Researchers from Google DeepMind, Microsoft Research, Columbia University, t54 Labs, and Virtuals Protocol published an open-source framework on April 13 that applies financial risk management principles to AI agent transactions. The Agentic Risk Standard (ARS) uses escrow, underwriting, and collateralization to bound user losses when autonomous agents handle payments and assets.

The Guarantee Gap

The paper identifies a structural disconnect between AI safety research and production deployment. Safety techniques improve model behavior probabilistically, reducing failure rates through better training, alignment, and guardrails. But large language models are inherently stochastic. No training regime eliminates failure entirely.

For low-stakes tasks, probabilistic reliability is sufficient. For agents executing financial transactions, trading assets, or moving funds, users need enforceable guarantees with bounded downside. The researchers call this disconnect the “guarantee gap.”

The gap is not theoretical. In a 2025 autonomous crypto trading competition, according to the paper, most AI agents lost money. One model lost 63% of its capital. Others dropped 30 to 56%. When agents misexecute with real money, the user absorbs the loss.

Two Settlement Modes

ARS formalizes the transaction lifecycle as a deterministic state machine with explicit fund-control rules. Regardless of how an agent behaves internally, financial outcomes are governed by auditable settlement logic.

The framework operates in two modes:

Escrow mode covers service tasks like report generation, code writing, or document preparation. Payment is held in escrow and released only after a trusted party verifies the work. Failed deliveries trigger refunds.

Underwriting mode addresses higher-stakes scenarios where agents must handle user funds before outcomes are known: trading, currency conversion, financial API calls. An underwriter evaluates the task, prices the risk, may require the agent provider to post collateral, and commits to reimbursing the user if specified failure conditions occur.

The logic mirrors existing industries. Financial markets use clearinghouses and margin requirements. Doctors carry malpractice insurance. Construction companies post performance bonds. ARS applies these same patterns to agents.

Simulation Results

The paper includes a simulation across 5,000 episodes modeling users, agent providers, and underwriters. User losses dropped 24 to 61 percent compared to ecosystems with no underwriting, depending on pricing and risk estimation settings. The collateral mechanism independently deterred 15 to 20 percent of risky transactions from executing, as fraud and misexecution now carry costs on the agent side.

The results also surface trade-offs: tighter underwriting improves user protection and underwriter solvency but introduces friction that reduces market participation, mirroring dynamics in traditional insurance and financial markets.

Authorship and Open-Source Release

The author roster spans frontier AI labs, academia, and infrastructure startups.

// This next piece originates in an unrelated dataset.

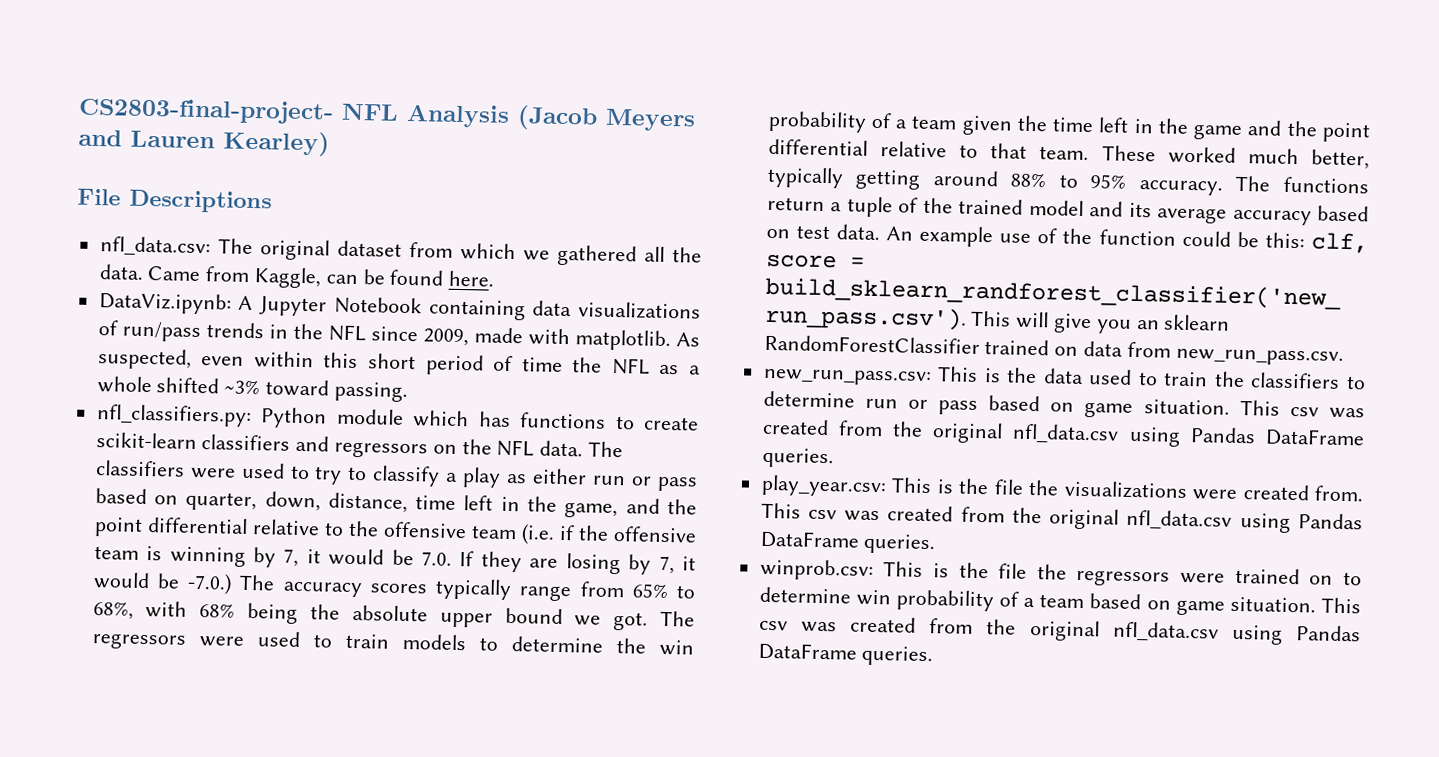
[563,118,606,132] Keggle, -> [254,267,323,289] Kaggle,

Wenyue Hua (Microsoft Research), Tianyi Peng (Columbia University), and Chi Wang (Google DeepMind) are joined by Ian Kaufman and Chandler Fang of t54 Labs, a startup founded specifically to build the trust layer for agentic commerce, and Bryan Lim of Virtuals ACP. The research represents individual scholarly contributions and does not represent official positions of employers.

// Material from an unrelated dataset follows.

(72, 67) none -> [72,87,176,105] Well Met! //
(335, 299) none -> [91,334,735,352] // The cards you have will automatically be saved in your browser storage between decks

“Most trustworthy AI research aims to reduce the probability of failure. That work is essential, but probability is not a guarantee,” Hua told CrowdFund Insider. “ARS takes a complementary approach: instead of trying to make the model perfect, we formalize what happens financially when it isn’t.”

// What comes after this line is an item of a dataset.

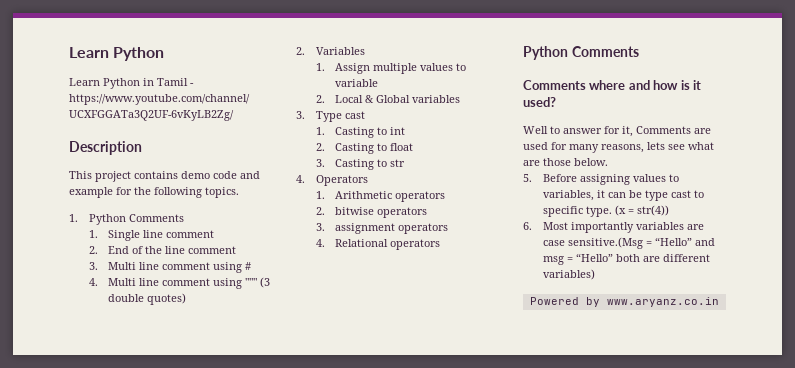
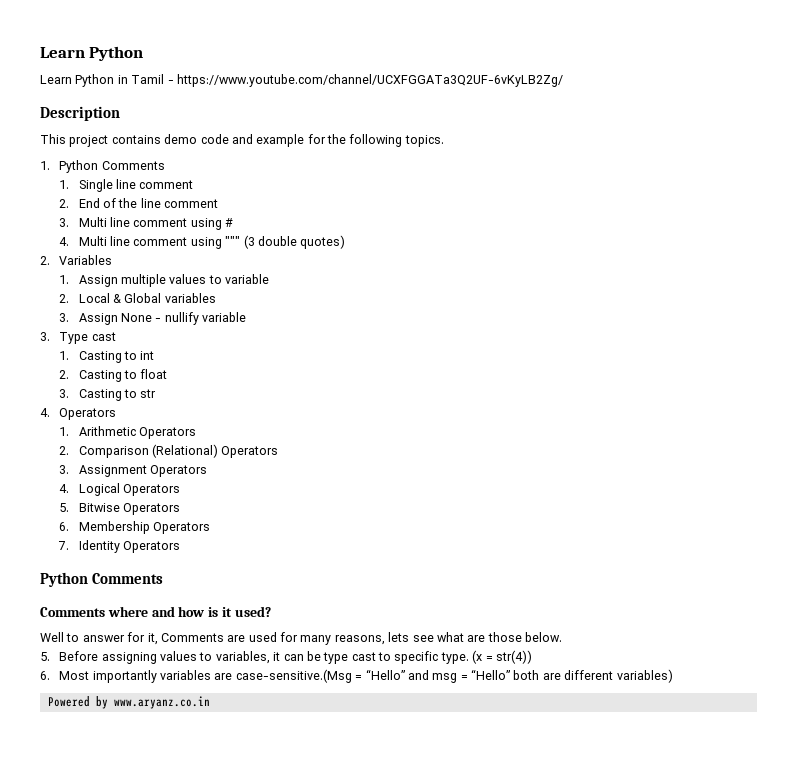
(461, 99) none -> [59,312,247,325] // 3. Assign None - nullify variable
[395,191,446,202] [315,207,428,218] [315,223,449,234] [315,239,441,250] operators // 2. bitwise operators // 3. assignment operators // 4. Relational operators -> [139,427,197,439] [59,444,279,458] [59,465,208,477] [59,483,181,496] [59,503,181,515] [59,521,211,534] [58,540,181,553] Operators // 2. Comparison (Relational) Operators // 3. Assignment Operators // 4. Logical Operators // 5. Bitwise Operators // 6. Membership Operators // 7. Identity Operators
[542,237,643,249] case sensitive.(Msg -> [235,669,352,683] case-sensitive.(Msg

The framework is published on GitHub as an open standard.

The Infrastructure Stack Taking Shape

ARS arrives in the same week as Microsoft’s open-source Agent Governance Toolkit covering OWASP’s 10 agentic AI risks, Trent AI’s $13M seed for runtime agent security, and AWS’s Agent Registry for enterprise governance. Each addresses a different layer: policy enforcement, runtime protection, discovery and governance, and now financial settlement.

For teams deploying agents that touch money, ARS offers something the governance and security layers don’t: a mechanism to bound what happens when the agent is wrong. The open-source release positions it for adoption across platforms rather than locking it to a single vendor.